Brief: Write out every line of the entries below without changing anything, and leave the pictures out.

Records provided:
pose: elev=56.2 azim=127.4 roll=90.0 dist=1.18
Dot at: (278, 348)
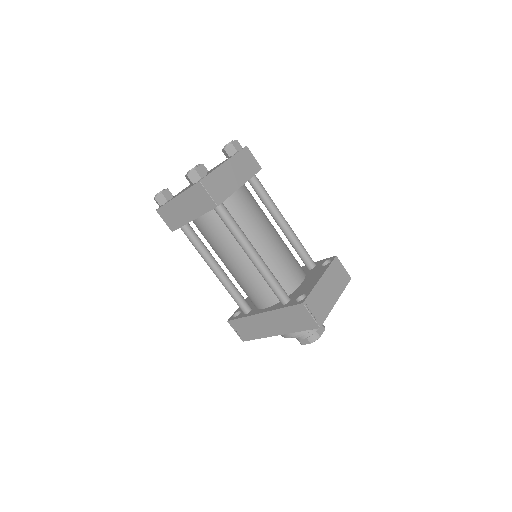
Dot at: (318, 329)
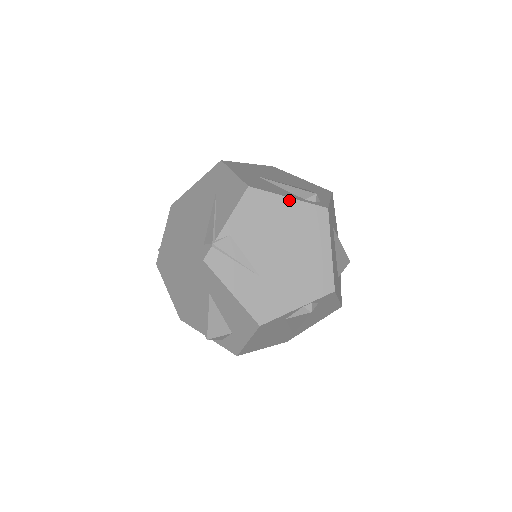
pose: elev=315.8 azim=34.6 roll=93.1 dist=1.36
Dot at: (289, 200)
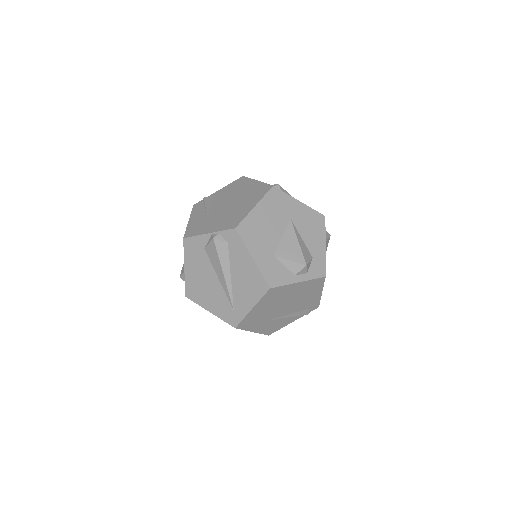
Dot at: (256, 182)
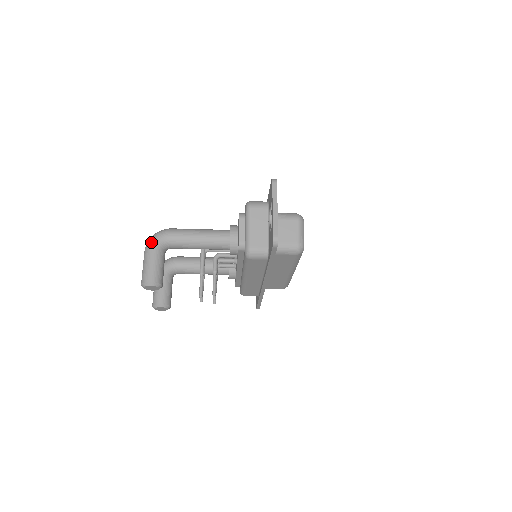
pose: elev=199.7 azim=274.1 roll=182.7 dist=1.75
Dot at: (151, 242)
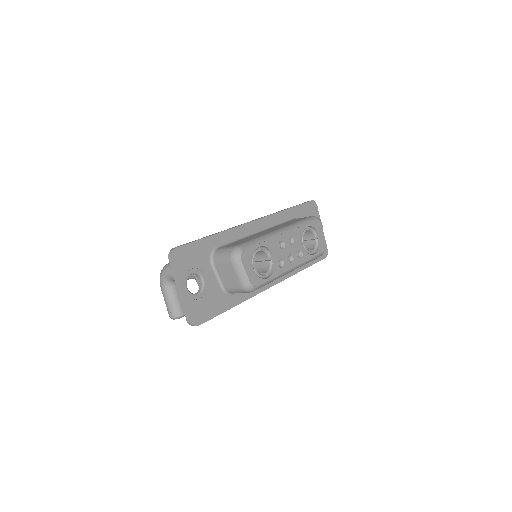
Dot at: (160, 282)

Final result:
pose: elev=56.2 azim=127.4 roll=90.0 dist=1.18
Dot at: (278, 348)
Dot at: (318, 329)
pose: elev=315.8 azim=34.6 roll=93.1 dist=1.36
Dot at: (289, 200)
Dot at: (256, 182)
pose: elev=199.7 azim=274.1 roll=182.7 dist=1.75
Dot at: (151, 242)
Dot at: (160, 282)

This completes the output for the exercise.